The non-Retina MacBooks are not powerful enough to actually output in 4K, so it will not look very good. You need a 2013 pro to get 4K in a usable fashion. And only the most recent ones (MacBook 12, or the new Pros) to get 4K at 60hz (which is the ideal resolution).

I had a 15 inch pro retina from 2012 and while it could do 4K at 30Hz, it was way too choppy to use in a sustainable way. I guess the processor/video card couldn't even really keep up with 30hz at that resolution. My MacBook 12 2016 base model does a much better job even at 30Hz (though its capable of 60hz).

I am 100% certain any non-retina model will not output in anything larger than 2560x1440 which will look terrible on a large 4K screen
I am using my 4K TV with my 2011 MBP.

I built an eGPU for 60Hz, but I am not using it.

30Hz is not so bad.
 
Is it outputting in native 4K with HiDPI mode? Or is it outputting a lower resolution the TV scales up?
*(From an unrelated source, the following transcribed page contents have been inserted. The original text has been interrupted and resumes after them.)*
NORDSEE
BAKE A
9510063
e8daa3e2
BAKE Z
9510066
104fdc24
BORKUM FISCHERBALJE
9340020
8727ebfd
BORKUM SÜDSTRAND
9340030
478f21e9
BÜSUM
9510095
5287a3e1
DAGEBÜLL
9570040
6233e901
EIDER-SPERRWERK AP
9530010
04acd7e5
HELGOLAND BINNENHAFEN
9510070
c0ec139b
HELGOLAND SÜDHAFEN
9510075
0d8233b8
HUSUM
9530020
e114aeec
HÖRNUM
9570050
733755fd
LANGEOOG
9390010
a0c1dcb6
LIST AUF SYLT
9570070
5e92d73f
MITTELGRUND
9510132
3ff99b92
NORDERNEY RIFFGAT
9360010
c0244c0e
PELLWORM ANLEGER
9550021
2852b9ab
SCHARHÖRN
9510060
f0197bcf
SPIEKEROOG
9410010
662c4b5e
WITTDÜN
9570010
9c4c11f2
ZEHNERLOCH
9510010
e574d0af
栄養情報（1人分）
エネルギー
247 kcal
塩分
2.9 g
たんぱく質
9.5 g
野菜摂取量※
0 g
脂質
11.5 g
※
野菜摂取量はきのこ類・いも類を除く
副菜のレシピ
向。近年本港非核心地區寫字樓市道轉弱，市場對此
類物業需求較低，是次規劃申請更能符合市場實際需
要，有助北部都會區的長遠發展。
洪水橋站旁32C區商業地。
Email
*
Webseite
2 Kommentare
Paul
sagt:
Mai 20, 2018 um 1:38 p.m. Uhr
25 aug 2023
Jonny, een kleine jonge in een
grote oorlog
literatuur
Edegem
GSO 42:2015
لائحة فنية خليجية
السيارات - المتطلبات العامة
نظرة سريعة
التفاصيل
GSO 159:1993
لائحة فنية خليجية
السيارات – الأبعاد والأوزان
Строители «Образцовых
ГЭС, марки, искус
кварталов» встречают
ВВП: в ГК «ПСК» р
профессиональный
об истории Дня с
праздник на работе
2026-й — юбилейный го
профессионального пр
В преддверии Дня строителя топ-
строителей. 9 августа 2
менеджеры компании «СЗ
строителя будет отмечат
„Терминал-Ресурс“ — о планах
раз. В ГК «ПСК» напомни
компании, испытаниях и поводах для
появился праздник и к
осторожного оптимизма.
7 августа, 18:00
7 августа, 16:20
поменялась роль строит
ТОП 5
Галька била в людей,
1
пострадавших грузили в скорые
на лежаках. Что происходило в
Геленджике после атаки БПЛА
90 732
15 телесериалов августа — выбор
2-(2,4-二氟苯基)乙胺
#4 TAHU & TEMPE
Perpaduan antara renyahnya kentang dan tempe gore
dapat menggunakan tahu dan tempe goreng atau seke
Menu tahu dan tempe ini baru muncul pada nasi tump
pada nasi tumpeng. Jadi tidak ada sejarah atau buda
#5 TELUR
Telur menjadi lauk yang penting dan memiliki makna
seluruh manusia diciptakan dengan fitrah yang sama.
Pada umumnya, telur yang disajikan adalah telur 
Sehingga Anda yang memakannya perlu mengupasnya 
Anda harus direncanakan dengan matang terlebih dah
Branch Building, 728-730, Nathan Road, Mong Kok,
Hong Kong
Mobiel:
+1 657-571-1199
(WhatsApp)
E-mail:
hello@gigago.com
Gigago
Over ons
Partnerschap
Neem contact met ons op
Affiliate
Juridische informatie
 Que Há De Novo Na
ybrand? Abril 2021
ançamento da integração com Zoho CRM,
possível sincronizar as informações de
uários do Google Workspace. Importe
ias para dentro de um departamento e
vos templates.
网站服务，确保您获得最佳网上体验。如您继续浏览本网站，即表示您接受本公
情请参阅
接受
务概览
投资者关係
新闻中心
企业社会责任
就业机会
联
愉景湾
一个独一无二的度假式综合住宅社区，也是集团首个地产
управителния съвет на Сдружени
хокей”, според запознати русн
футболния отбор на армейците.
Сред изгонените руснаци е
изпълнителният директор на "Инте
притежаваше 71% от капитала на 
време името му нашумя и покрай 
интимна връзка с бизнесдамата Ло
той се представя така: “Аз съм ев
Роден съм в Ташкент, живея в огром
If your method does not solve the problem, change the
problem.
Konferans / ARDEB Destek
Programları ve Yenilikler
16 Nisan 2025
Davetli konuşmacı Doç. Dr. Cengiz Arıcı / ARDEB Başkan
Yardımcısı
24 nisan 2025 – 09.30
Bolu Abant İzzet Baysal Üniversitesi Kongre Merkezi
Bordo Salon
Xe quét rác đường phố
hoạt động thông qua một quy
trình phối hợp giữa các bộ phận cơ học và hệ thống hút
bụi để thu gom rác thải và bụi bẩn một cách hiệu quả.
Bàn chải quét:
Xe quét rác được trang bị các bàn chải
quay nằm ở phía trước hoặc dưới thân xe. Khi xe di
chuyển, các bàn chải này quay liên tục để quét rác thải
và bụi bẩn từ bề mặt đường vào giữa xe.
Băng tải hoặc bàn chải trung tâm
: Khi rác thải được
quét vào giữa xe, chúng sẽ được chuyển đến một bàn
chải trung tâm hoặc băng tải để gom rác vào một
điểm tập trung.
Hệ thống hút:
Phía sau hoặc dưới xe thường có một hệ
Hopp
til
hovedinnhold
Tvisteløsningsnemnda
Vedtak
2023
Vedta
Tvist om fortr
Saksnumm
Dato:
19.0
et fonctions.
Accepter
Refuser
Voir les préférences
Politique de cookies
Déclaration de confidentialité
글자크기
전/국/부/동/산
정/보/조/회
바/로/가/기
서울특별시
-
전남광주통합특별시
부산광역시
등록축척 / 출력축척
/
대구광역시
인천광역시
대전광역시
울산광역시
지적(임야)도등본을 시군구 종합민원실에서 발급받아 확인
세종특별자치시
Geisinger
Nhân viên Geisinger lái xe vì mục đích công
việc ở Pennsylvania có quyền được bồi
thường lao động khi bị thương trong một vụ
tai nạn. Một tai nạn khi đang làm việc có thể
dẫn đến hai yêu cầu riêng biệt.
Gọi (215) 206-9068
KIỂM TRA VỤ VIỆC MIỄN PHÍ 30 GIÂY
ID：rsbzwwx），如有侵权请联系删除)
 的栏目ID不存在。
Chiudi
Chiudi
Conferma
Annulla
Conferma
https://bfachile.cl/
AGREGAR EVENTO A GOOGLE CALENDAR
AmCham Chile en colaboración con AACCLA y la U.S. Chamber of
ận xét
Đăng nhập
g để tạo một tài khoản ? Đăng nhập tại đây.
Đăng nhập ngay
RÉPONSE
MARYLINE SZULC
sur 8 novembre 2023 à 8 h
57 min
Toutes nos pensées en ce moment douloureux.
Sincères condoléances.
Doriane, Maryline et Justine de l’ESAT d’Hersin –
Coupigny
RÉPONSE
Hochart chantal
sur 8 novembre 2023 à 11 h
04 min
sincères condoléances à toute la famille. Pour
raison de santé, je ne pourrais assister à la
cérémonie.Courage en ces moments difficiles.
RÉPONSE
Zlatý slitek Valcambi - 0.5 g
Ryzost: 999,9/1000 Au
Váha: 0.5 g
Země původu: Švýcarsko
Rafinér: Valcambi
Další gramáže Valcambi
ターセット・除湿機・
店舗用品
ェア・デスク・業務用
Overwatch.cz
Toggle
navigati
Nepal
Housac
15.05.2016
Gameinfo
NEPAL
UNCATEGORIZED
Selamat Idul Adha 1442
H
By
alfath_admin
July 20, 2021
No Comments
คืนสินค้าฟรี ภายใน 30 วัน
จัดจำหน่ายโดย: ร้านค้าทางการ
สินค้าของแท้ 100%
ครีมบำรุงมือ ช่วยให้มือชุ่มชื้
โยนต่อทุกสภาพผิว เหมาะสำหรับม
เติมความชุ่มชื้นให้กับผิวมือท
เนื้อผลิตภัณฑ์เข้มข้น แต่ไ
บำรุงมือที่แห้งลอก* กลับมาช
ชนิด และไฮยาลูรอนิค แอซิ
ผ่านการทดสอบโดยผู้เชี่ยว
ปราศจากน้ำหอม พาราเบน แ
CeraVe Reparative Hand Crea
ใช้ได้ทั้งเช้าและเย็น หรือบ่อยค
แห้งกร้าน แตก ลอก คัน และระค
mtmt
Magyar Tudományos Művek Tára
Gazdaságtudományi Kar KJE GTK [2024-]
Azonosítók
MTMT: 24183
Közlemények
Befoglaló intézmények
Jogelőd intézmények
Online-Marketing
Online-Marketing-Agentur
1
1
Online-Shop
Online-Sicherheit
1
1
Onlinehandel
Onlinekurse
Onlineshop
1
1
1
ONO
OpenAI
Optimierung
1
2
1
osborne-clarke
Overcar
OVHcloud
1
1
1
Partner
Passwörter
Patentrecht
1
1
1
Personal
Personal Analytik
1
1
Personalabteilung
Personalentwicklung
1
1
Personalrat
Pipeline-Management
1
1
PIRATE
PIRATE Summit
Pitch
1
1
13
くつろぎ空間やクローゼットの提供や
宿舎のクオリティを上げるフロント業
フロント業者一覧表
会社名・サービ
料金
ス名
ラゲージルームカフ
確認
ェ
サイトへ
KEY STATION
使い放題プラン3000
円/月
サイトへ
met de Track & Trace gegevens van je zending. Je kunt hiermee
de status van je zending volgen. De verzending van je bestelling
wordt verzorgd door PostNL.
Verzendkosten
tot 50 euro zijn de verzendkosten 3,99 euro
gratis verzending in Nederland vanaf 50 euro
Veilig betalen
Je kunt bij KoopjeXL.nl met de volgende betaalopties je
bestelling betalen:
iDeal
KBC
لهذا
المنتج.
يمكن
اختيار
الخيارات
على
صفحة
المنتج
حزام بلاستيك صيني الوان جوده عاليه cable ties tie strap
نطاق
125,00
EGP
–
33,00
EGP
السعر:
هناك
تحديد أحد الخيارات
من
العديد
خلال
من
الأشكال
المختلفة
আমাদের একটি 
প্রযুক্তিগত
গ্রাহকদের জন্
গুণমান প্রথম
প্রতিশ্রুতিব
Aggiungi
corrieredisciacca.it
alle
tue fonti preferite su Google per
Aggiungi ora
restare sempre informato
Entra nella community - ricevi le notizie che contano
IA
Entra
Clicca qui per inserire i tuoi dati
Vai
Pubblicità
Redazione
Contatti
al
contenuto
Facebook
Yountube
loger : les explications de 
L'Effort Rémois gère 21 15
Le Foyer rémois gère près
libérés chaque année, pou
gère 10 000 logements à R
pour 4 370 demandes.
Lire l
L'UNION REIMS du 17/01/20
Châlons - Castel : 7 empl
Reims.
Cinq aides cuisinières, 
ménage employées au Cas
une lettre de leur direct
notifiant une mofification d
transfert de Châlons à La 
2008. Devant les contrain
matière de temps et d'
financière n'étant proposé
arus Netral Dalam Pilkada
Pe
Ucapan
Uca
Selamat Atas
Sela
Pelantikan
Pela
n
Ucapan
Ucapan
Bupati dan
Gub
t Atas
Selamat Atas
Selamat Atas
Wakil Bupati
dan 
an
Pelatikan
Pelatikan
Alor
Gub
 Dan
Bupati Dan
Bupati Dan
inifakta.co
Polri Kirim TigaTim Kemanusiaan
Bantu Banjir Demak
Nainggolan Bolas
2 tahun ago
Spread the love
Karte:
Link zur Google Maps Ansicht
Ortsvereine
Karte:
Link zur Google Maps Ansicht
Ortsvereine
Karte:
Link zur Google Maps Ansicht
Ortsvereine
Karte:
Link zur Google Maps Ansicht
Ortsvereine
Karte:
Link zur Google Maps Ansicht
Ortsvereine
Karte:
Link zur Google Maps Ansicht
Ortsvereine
I agree, 30Hz isn't so bad. Though my 2012 MBP retina for some reason was very choppy with it. My 2016 MacBook 12 inch runs it in a way where you can't really tell whether its 30hz or 60hz.

Well, I guess you're all set then. :) Just curious what is your TV model? And does it do Chroma 4-4-4? I am using a 50 inch 4K TV I got on Black Friday and while its perfectly usable, I feel like the colors are a bit muted/off, and for sure its using 4-2-0 or 4-2-2 or something.
 
HDMI 2.0 is limited to something like 4:2:2 at 60Hz.

At 30Hz, it supports 4:4:4.

I don't use HiDPI, it's 48" (I was looking for 40" but this was a great deal, and matches 4x 24" FullHD monitors).

It is a 2015 curved Samsung Series 8.

I think this is as big as a monitor can be, so in a few years I will go retina with 8K.